RECORD LIST:

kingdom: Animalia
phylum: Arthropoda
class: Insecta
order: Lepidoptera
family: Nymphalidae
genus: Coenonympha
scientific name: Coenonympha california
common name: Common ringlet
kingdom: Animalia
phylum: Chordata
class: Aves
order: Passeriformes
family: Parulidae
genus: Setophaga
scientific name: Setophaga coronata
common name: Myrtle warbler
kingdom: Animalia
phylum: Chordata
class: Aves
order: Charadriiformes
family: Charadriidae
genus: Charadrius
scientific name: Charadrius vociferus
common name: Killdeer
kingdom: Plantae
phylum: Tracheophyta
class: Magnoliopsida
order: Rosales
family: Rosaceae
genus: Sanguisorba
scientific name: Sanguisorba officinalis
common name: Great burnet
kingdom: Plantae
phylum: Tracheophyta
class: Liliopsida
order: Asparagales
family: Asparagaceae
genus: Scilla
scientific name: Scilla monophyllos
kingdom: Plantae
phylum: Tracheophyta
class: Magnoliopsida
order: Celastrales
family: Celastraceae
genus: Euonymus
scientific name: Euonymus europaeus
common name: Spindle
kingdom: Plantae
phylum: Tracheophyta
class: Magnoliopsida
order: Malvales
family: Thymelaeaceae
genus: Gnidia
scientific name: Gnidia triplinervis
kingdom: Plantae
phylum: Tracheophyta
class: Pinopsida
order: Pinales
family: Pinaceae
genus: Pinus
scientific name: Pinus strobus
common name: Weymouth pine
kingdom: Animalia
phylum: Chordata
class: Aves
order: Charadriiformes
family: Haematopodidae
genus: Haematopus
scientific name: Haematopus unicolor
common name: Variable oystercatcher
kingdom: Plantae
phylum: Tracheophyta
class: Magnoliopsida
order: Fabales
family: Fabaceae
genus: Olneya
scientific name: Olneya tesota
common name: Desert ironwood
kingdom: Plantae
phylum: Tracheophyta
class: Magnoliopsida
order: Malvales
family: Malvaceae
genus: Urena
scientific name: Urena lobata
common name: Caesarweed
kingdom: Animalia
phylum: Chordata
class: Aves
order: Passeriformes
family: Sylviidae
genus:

TASK TO COMPLETE:
Write out, word for word, the lines of the material above, beginning with its first line and continuing through the line that contains "family: Pinaceae".

SOLVED PROBLEM:
kingdom: Animalia
phylum: Arthropoda
class: Insecta
order: Lepidoptera
family: Nymphalidae
genus: Coenonympha
scientific name: Coenonympha california
common name: Common ringlet
kingdom: Animalia
phylum: Chordata
class: Aves
order: Passeriformes
family: Parulidae
genus: Setophaga
scientific name: Setophaga coronata
common name: Myrtle warbler
kingdom: Animalia
phylum: Chordata
class: Aves
order: Charadriiformes
family: Charadriidae
genus: Charadrius
scientific name: Charadrius vociferus
common name: Killdeer
kingdom: Plantae
phylum: Tracheophyta
class: Magnoliopsida
order: Rosales
family: Rosaceae
genus: Sanguisorba
scientific name: Sanguisorba officinalis
common name: Great burnet
kingdom: Plantae
phylum: Tracheophyta
class: Liliopsida
order: Asparagales
family: Asparagaceae
genus: Scilla
scientific name: Scilla monophyllos
kingdom: Plantae
phylum: Tracheophyta
class: Magnoliopsida
order: Celastrales
family: Celastraceae
genus: Euonymus
scientific name: Euonymus europaeus
common name: Spindle
kingdom: Plantae
phylum: Tracheophyta
class: Magnoliopsida
order: Malvales
family: Thymelaeaceae
genus: Gnidia
scientific name: Gnidia triplinervis
kingdom: Plantae
phylum: Tracheophyta
class: Pinopsida
order: Pinales
family: Pinaceae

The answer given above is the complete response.